2. Has the state mandated a new or expanded activity for local units of government and has the state fully funded the new or expanded activity as required by Const 1963, art 9, Sec. 29?

Const 1963, art 9, Sec. 29 provides:

'The state is hereby prohibited from reducing the state financed proportion of the necessary costs of any existing activity or service required of units of Local Government by state law. A new activity or service or an increase in the level of any activity or service beyond that required by existing law shall not be required by the legislature or any state agency of units of Local Government, unless a state appropriation is made and disbursed to pay the unit of Local Government for any necessary increased costs. The provision of this section shall not apply to costs incurred pursuant to Article VI, Section 18.'

With respect thereto, OAG, 1979-1980, No 5594, p 473 (November 16, 1979), observed that:

'[Const] 1963, art 9, Sec. 29 requires state appropriation to finance a new activity or service or an increased level of activities or services; no state appropriation is mandated where the new or increased activities or services are not imposed upon a local governmental unit by the legislature.'

It is my opinion that under 1981 PA 39, Sec. 24, the community mental health boards are not mandated or required to take over any new service. The Act made it entirely voluntary on the part of the boards whether to participate. Under such circumstances, Const 1963, art 9, Sec. 29 is not violated.

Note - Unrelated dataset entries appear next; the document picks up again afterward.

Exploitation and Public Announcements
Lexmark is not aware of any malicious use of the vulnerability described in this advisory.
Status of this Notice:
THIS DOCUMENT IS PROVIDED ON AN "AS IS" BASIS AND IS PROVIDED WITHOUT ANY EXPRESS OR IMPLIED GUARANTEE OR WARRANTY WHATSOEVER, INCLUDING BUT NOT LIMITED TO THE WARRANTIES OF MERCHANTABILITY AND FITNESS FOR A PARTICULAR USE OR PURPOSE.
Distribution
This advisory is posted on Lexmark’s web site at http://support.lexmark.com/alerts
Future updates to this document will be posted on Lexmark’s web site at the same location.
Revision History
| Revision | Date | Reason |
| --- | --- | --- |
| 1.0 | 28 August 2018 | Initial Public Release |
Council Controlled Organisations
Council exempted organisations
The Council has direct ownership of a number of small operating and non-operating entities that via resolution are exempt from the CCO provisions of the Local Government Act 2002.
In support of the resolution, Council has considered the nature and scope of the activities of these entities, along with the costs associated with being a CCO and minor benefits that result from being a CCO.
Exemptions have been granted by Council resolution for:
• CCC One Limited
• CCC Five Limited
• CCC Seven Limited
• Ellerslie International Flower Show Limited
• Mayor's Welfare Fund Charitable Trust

Assuming, arguendo, that county boards are mandated to deliver new services, the Legislature did, in 1981 PA 39, fund the services so that no increased costs would result to community mental health boards. Again, therefore, the constitutional provision in question is not violated.

3. If the appropriation does result in a legitimate local government expenditure, are any changes required in Chapter 3 of the Mental Health Code, 1974 PA 258; MCLA 330.1300 et seq; MSA 14.800(300) et seq, regarding the proportionate state/county funding of mental health services?

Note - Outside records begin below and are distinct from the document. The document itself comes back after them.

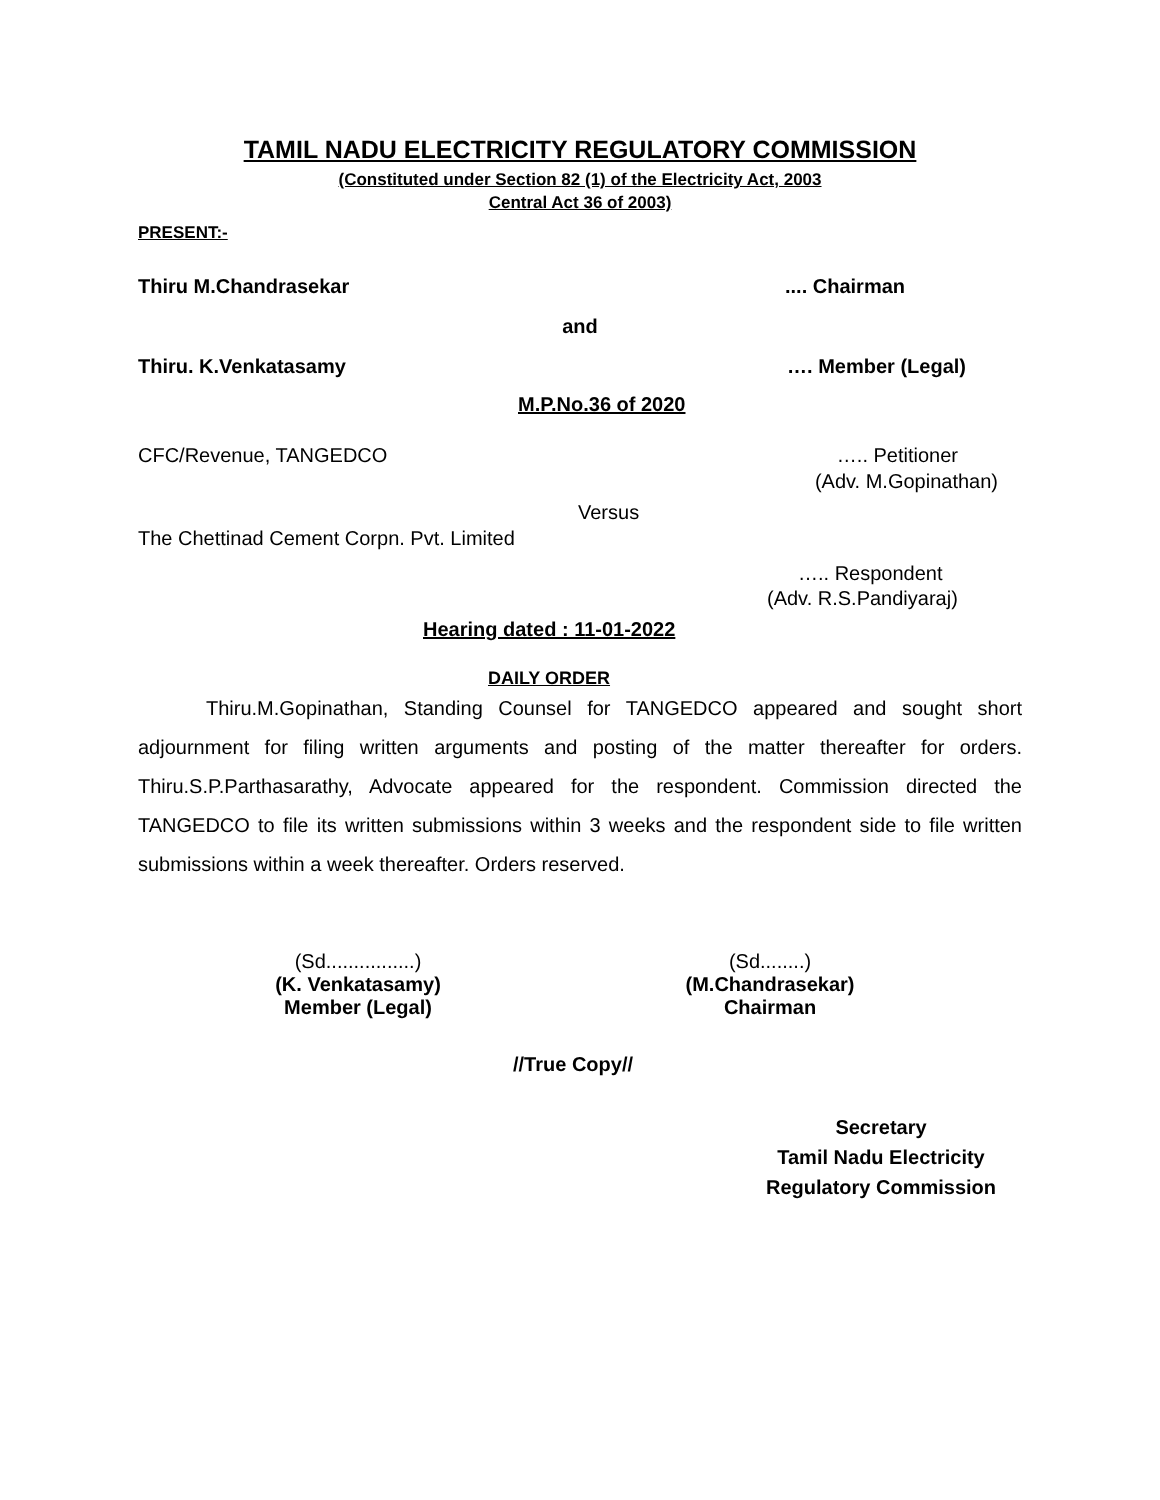TAMIL NADU ELECTRICITY REGULATORY COMMISSION
(Constituted under Section 82 (1) of the Electricity Act, 2003
Central Act 36 of 2003)
PRESENT:-
Thiru M.Chandrasekar.... Chairman
and
Thiru. K.Venkatasamy …. Member (Legal)
M.P.No.36 of 2020
CFC/Revenue, TANGEDCO ….. Petitioner
(Adv. M.Gopinathan)
Versus
The Chettinad Cement Corpn. Pvt. Limited
….. Respondent
(Adv. R.S.Pandiyaraj)
Hearing dated : 11-01-2022
DAILY ORDER
Thiru.M.Gopinathan, Standing Counsel for TANGEDCO appeared and sought short adjournment for filing written arguments and posting of the matter thereafter for orders. Thiru.S.P.Parthasarathy, Advocate appeared for the respondent. Commission directed the TANGEDCO to file its written submissions within 3 weeks and the respondent side to file written submissions within a week thereafter. Orders reserved.
(Sd................)
(K. Venkatasamy)
Member (Legal)
(Sd........)
(M.Chandrasekar)
Chairman
//True Copy//
Secretary
Tamil Nadu Electricity
Regulatory Commission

1974 PA 258, Sec. 308; MCLA 330.1308; MSA 14.800(308), provides that counties must pay 10 percent of the cost of their existing community mental health programs. In addition, counties are liable for 10 percent of the cost of services provided by the Department of Mental Health to residents of the counties. 1974 PA 258, Sec. 302; MCLA 330.1302; MSA 14.800(302). Whether the service is provided by the counties or by the Department of Mental Health does not, therefore, affect the countys' liability. A greater percentage of the countys' liability may be attributed to their own programs if they choose to assume greater control, but the amount of that liability does not change. In fact, the appropriations act assures that the shift to county responsibility will not increase county costs, 1981 PA 39, Sec. 24(9).

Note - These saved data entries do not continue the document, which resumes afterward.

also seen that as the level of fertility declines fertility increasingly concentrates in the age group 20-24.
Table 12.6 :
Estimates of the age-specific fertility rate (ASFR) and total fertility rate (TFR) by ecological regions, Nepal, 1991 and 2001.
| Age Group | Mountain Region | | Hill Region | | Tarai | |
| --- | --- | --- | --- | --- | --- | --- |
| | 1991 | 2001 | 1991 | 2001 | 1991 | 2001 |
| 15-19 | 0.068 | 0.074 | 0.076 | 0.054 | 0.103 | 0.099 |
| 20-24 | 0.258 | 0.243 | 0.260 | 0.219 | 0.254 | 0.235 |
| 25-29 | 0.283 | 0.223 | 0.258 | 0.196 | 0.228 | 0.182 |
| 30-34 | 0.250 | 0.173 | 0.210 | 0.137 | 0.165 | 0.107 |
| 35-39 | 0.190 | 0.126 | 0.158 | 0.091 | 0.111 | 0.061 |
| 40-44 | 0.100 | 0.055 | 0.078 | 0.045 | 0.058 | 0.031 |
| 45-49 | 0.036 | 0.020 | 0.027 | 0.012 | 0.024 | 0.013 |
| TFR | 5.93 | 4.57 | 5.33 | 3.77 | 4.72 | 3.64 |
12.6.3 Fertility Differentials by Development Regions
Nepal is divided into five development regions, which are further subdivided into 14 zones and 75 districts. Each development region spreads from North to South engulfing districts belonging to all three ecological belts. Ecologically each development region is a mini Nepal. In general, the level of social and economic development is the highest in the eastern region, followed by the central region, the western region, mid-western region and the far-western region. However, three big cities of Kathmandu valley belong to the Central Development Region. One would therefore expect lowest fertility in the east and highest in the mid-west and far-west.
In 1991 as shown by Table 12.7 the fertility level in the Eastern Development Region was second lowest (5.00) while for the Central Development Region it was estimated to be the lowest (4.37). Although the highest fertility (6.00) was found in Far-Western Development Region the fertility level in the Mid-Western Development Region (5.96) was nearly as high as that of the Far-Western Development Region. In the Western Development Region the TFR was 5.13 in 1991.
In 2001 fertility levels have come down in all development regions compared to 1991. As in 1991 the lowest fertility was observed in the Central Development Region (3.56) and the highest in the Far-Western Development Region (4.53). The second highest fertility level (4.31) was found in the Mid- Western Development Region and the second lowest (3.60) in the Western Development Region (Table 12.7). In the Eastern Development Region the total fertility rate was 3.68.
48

In answer to your third question, it is my opinion that there is no need to make fundamental changes to the Mental Health Code, 1974 PA 258; MCLA 330.1101 et seq; MSA 14.800(1) et seq, at least with regard to the matching fund provisions of Chapter 3.

Frank J. Kelley

Attorney General

(1) If the community mental health boards do not use the entire amount appropriated, and the result is that total state spending paid to local units of government (from this and all other appropriations) falls below the proportion required by Const 1963, art 9, Sec. 30, the amount of any shortfall will have to be paid to local units of government in the next fiscal year. 1979 PA 57, Sec. 5(3); MCLA 21.265(3); MSA 3.586(5)(3).

(2) See footnote 3, infra.

(3) Of course, the funds must actually be 'paid' to the community mental health board. Whether payment involves the physical delivery of the funds by warrant to the community mental health board would depend on the arrangements developed by a particular board with the state Department of Mental Health for the delivery of services. Nevertheless, at a minimum, a board electing to participate in the process must have actual control over the plan of expenditure of the funds, subject to the restrictions contained in 1981 PA 39, Sec. 24 and in the Mental Health Code, supra.